Josef Caro, the great early modern halachist, ruled that, “The Torah gave the physician permission to heal, this is a religious obligation and is included in the category of saving life, and if the physician withholds services, it is considered as shedding blood.”(Shulchan Arech Yoreh De’ah 336:1)

But can a physician accept payment for fulfilling a mitzvah? Yoreh De’ah next explains (336:2) that a doctor (like a rabbi) is compensated for the time and effort he or she has put into learning their craft and for the time in which their holy work keeps them from more remunerative activities. If the doctor is not allowed to withhold, and the community is not allowed to compel him or her to work for free, then the community must pay the doctor. And communities  are permitted to establish reasonable fees.

As we learn in Bava Batra 8b, “townspeople may make rules for measures and prices and wages and may fine those who violate the norms.” This can apply to a single-payer health care system in which reimbursement for caregivers and hospitals is determined equitably by public servants, not by whatever providers can extract from the market or what pittance would be profitable for private insurers.

A national health plan is not a favoring of the “weak over the strong.” As Jews, we understand that, as breakable, mortal creatures, we are all “the weak.” None of us is “self-made.” We were created by One who made us responsible for one another and all creation.

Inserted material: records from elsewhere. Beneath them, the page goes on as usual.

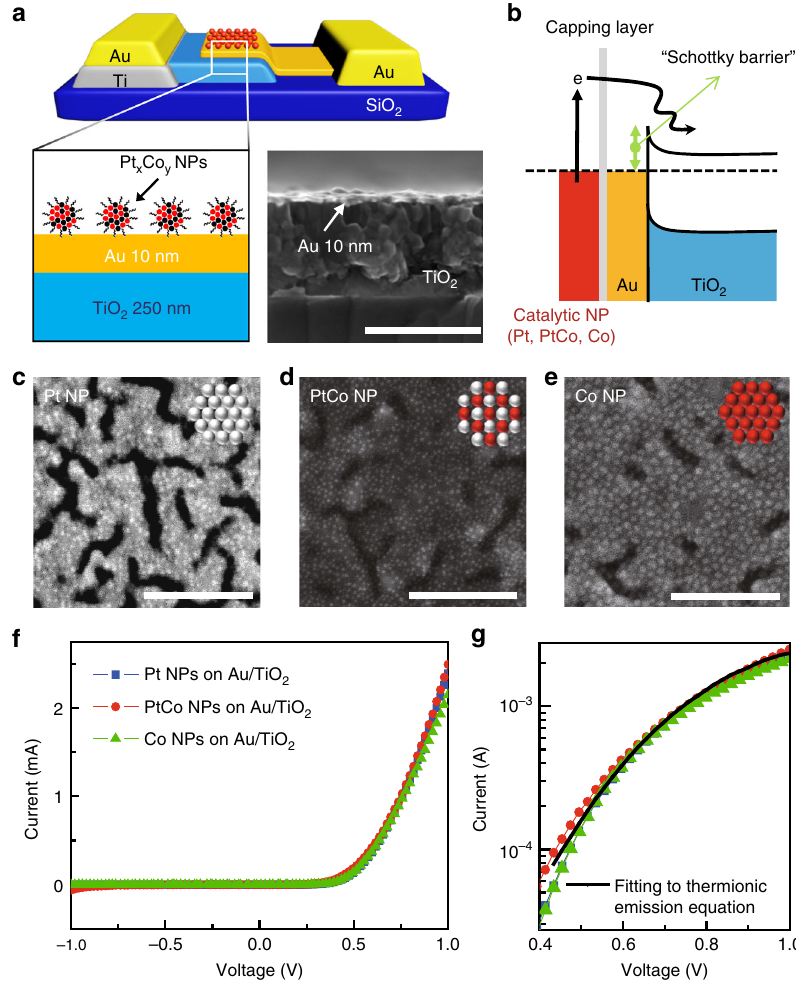
Fig. 1 Detection of hot electrons generated on PtCo bimetallic NPs. a Schematic of a NP/Au/TiO 2 catalytic nanodiode and cross-sectional fi eld emission scanning electron microscopy (FE-SEM) image of a 10 nm Au fi lm on a 250 nm TiO 2 layer. The rectifying contact is formed at the interface between the Au and TiO 2 layers. The Ti layer makes the ohmic junction with the TiO 2 . Scale bar in FE-SEM image is 300 nm. b Energy band diagram for the Au/TiO 2 nanodiode with various bimetallic NPs with different compositions. Hot electrons energetic enough to overcome the Schottky barrier can be detected as a steady-state current. Scanning electron microscopy (SEM) images of a monolayer of c Pt, d PtCo, and e Co NPs on a 10 nm Au layer. Scale bars are 100 nm ( c – e ). f Current – voltage (I – V) curves measured on the Au/TiO 2 catalytic nanodiodes with Pt (blue), PtCo (red), and Co (green) NPs. g Fitting the I – V curves of the Au/TiO 2 nanodiode to the thermionic emission equation. The catalytic nanodiodes show a Schottky barrier height of 0.7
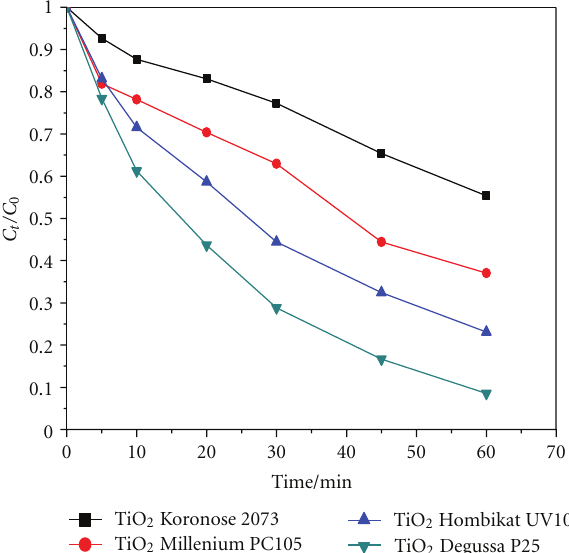
Figure 10: Photodecolorization of cobalamin by di ff erent types of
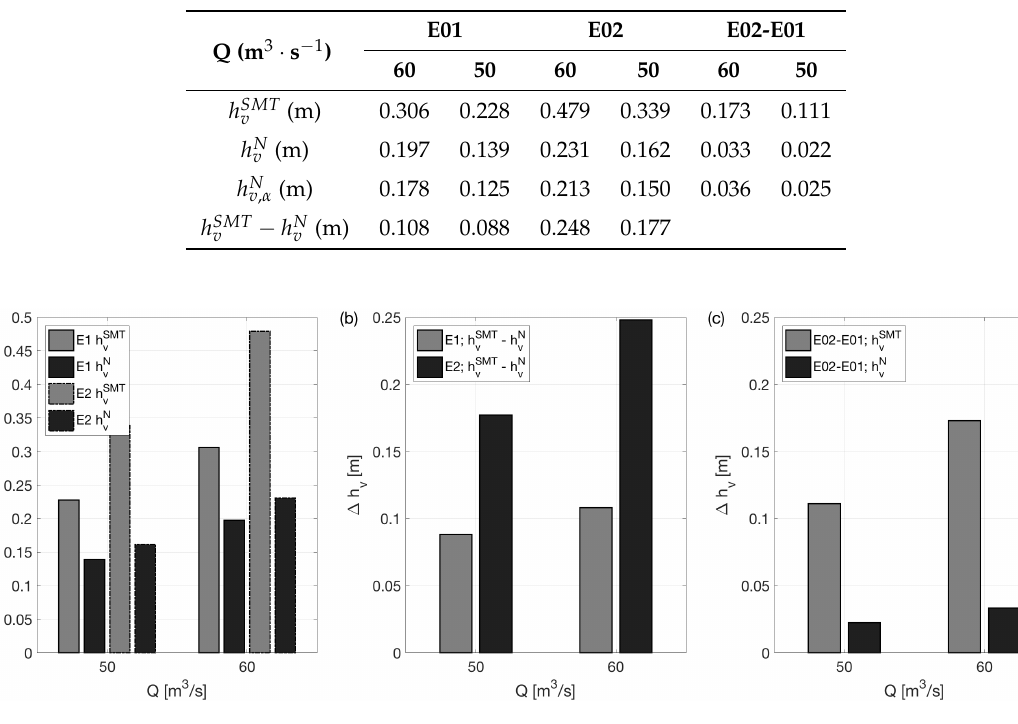
Figure 4. Visualisation of the results in Table 1—( a ) Comparison of the local head loss h v (m) of the scale model test (SMT) with a modified trash rack and the numerical simulation (N)—( b ) differences between SMT and N—( c ) differences between the two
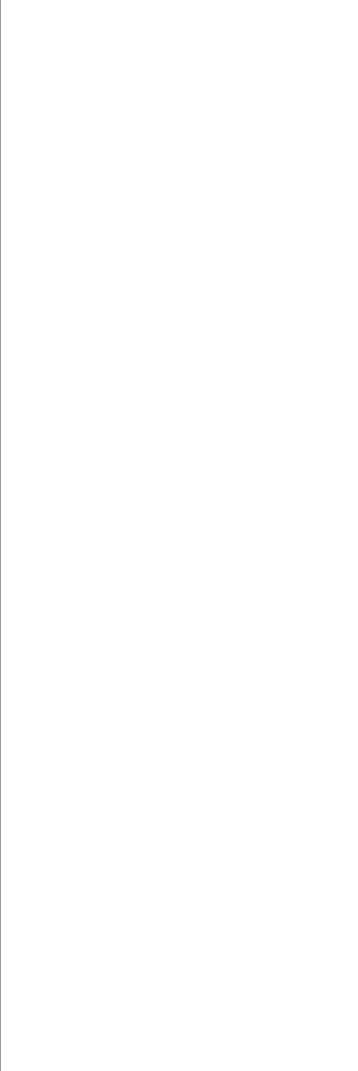
FIGURE 6 | Expression of proteins of the PI3K/PAkt/mTOR/autophagy signaling pathway. (A) expression of PI3K, (B) phosphorylated Akt (p-Akt), (C) mTOR, (D) phosphorylated mTOR (p-mTOR), (E) S6K1, (F) phosphorylated-S6K1 (p-S6K1), (G) LC3-II/LC3-I, expressed as the ratio of LC3-II to LC3-I, (H) Beclin-1, (I) p62. Upper: representative blots of each protein, GAPDH was used as the internal reference; bottom: densitometry analysis of each protein. Each bar presents the Mean ± SEM, n = 5 – 8. * P < 0.05 compared with normoxia group, # P < 0.05, compared with hypoxia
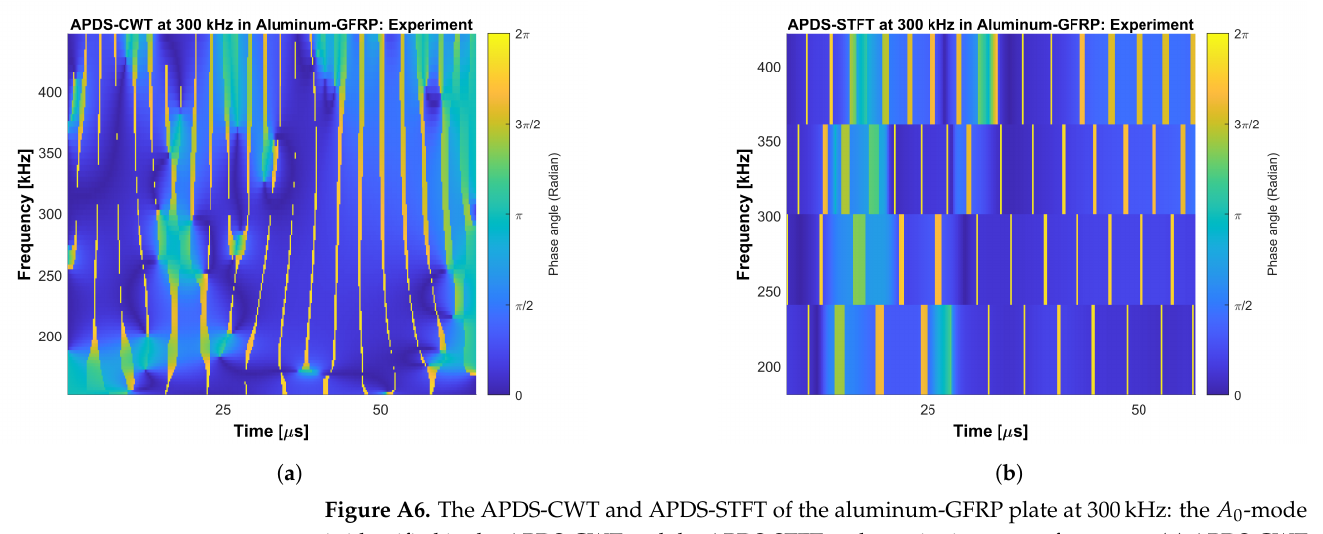
Figure A6. The APDS-CWT and APDS-STFT of the aluminum-GFRP plate at 300kHz: the A 0 -mode is identified in the APDS-CWT and the APDS-STFT at the excitation center frequency. ( a ) APDS-CWT of the aluminum-GFRP plate at 300kHz. ( b ) APDS-STFT of the Aluminum-GFRP plate at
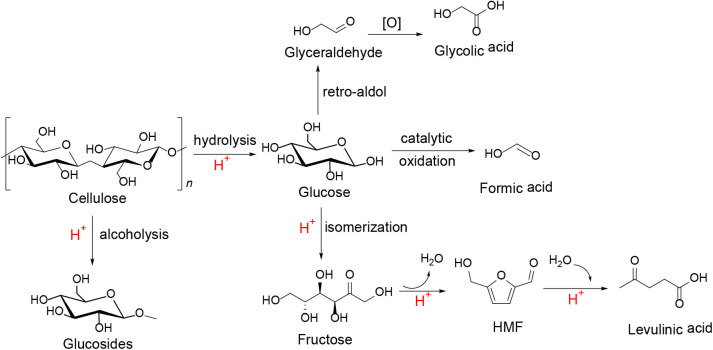
Conversion of cellulose to other substance with an HPA catalyst (H+, HPA catalyst).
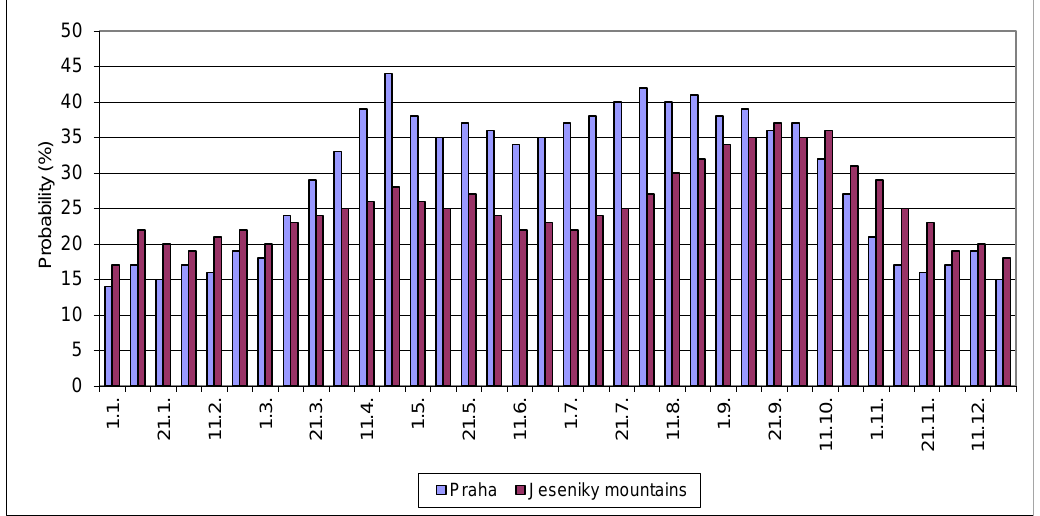
Figure 8. Probability of sunny day occurrence for a given decade for the regions of Prague and the Jeseníky mountains (from SARAH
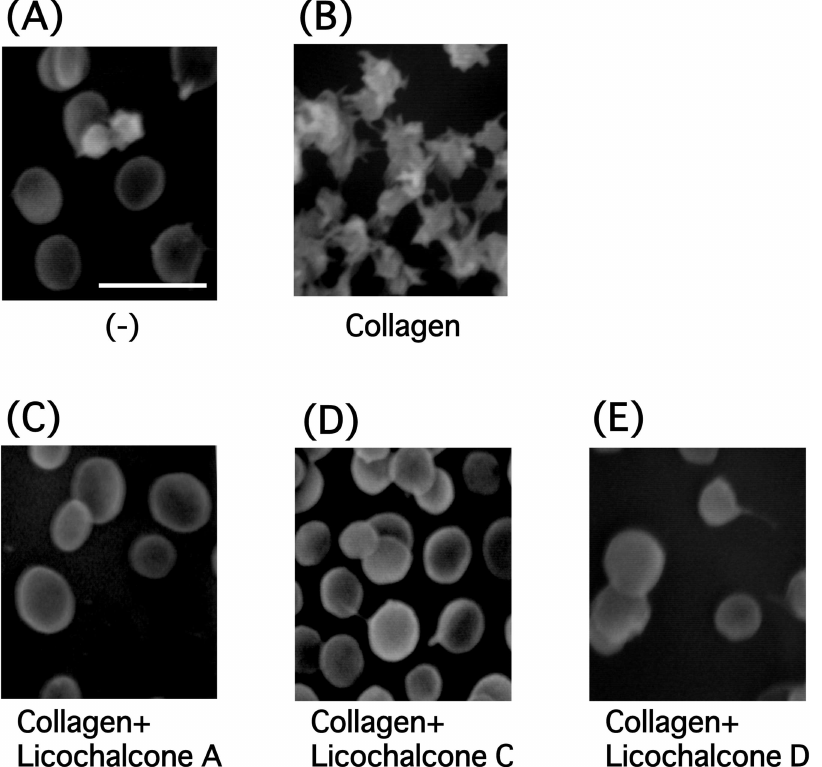
Fig 3. Scanning electron microscopy images of platelets stimulated by collagen in the presenceof licochalcones. Platelets were incubatedwith collagen(3 μ g/ml) for 3 min in the presence or absenceof licochalcones (100 μ M), then fixed overnightwith 1% glutaraldehyde. The samples were washedtwice for 5 min with PBS. The fixed plateletswere dehydrated with ethanoland t-butyl alcohol,and after the samples were freeze-driedand coated with Au/Pd, they were observedunder a scanningelectron microscope. (A) Unstimulated platelets, (B) collagen(3 μ g/ml), (C) licochalcone A (100 μ M) +collagen, (D) licochalcone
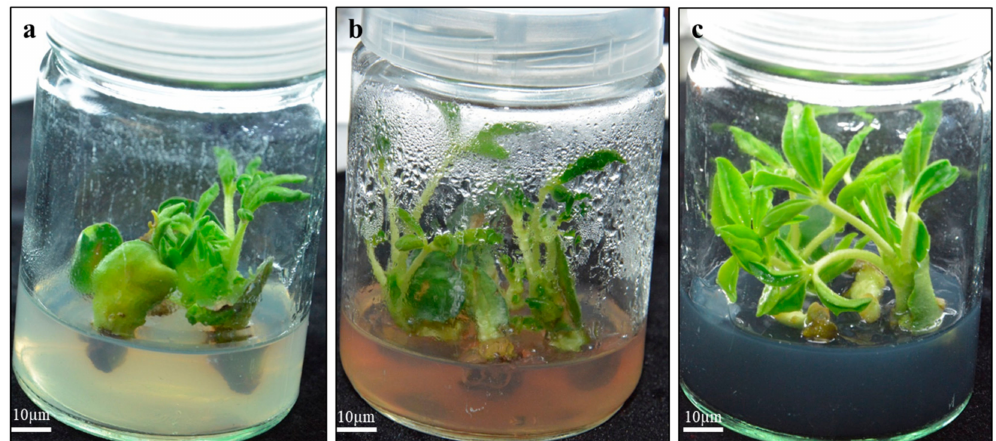
Figure 5. E ff ect of phenolic secretion on regeneration e ffi ciency of explants. ( a ) HCN cultured on shoot induction medium. ( b ) After 2 weeks of culturing media turning into brown color due to the antioxidant secretion, ( c ) activated charcoal 0.25 g L − 1 was added into the shoot elongation medium and successfully inhibited tissue browning.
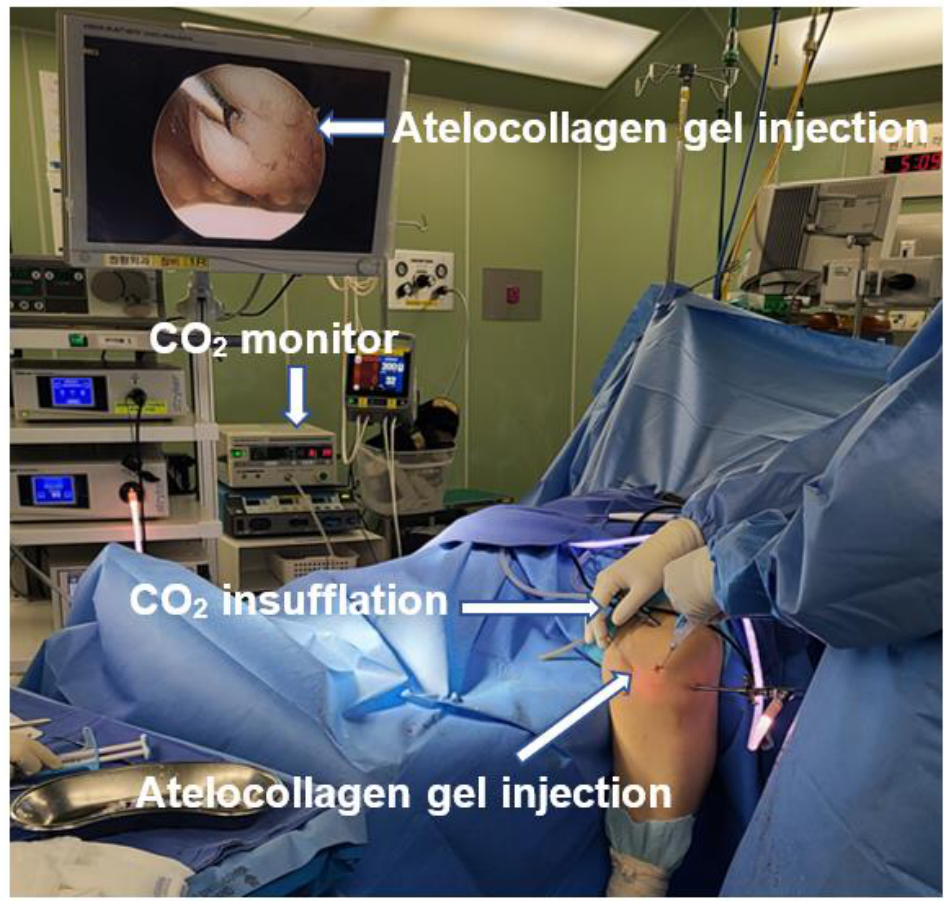
Figure 9. Arthroscopic settings for ACIC.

For us, there is no shame in compassion and no honor in being ruthless.

These principles should inform all our decisions, not only as private individuals but as citizens and actors in the public square. Our current lack of a national health plan puts persons of color and low-income people at particular risk. Just as we are obligated to raise our voices when Black lives are lost to chokeholds, this pandemic, in which lives are needlessly being lost because of an inadequate health care safety net, comes to teach us that Medicare for All is an urgent necessity. Those of us who are not allowed to stand idly over our neighbor’s blood must intervene.


Rabbi Robin Podolsky serves on the Board of Governors for the Sandra Caplan Community Bet Din and advises the Jewish Student Union at Occidental College.